As Paul Carter held Heather MacDonald in his arms he felt buffeted by gales of conflict; he was overwhelmed by the sudden loss of his parents, by the rush of unbroken memories that were flooding in, and by the sudden love he felt for Heather MacDonald, for the un-thanked role she had played in his life as a child. His tears came in sudden release; he held on to Heather just as surely as if he was holding onto the memories of his mother and father.
As Paul's grip on his feelings returned, he held onto Heather for a moment longer, rubbed her shoulders with affection, and pushed himself away to look at her face. She stood perhaps a head shorter than he and looked up at him with concern and a warmth born of holding him in her lap when he had been an very small boy. She cupped her hand on his cheek, made a comment about him being all grown up, and turning, she put her arm around him and walked with him toward his parent's house.

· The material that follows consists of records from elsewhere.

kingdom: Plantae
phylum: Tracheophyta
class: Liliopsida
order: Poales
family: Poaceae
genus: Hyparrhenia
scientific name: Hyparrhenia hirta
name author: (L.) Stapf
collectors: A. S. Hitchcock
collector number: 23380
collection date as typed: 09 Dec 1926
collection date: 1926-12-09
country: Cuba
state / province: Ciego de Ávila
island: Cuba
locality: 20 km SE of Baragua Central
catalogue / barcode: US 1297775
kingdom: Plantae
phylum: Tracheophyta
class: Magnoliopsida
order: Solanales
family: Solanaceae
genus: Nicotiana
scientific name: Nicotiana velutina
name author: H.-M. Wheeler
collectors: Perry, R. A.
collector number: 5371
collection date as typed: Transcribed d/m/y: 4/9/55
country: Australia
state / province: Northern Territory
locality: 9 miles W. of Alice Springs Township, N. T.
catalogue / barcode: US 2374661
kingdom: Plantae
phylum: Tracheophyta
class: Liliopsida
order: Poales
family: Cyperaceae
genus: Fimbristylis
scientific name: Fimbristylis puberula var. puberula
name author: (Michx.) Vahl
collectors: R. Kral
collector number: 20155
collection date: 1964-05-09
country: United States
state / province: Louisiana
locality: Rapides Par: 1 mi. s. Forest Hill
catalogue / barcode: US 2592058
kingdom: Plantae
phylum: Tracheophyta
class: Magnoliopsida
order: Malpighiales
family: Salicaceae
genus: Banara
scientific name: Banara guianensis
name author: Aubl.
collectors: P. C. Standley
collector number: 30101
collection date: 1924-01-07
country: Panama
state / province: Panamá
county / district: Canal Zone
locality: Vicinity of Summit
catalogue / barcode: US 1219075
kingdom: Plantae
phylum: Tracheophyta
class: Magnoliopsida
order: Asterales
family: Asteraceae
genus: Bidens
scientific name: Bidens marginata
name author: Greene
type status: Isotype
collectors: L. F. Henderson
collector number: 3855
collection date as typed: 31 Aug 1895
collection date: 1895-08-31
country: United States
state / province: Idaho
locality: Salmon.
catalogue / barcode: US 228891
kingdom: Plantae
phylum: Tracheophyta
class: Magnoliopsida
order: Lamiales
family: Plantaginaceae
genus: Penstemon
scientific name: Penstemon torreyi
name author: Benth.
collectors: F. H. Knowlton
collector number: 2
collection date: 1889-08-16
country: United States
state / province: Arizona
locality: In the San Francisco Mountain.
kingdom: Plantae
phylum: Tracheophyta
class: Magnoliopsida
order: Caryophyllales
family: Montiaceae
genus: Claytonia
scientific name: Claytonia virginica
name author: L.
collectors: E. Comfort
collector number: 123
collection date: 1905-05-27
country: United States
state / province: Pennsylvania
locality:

As he walked into the house wave after wave of memories flooded in, persistent echoes of a young boy's footsteps running down the hall and up the stairs crashed into his consciousness, perhaps chased by a sister, a mother's concerned scolding following in close pursuit. He sat in a breakfast room chair, took in his sisters as they busied themselves in the kitchen, there taking comfort in the opium of habit.
Food. All he could remember about funerals and families and friends was food.
Comfort food. Cakes. Roasts. Cookies.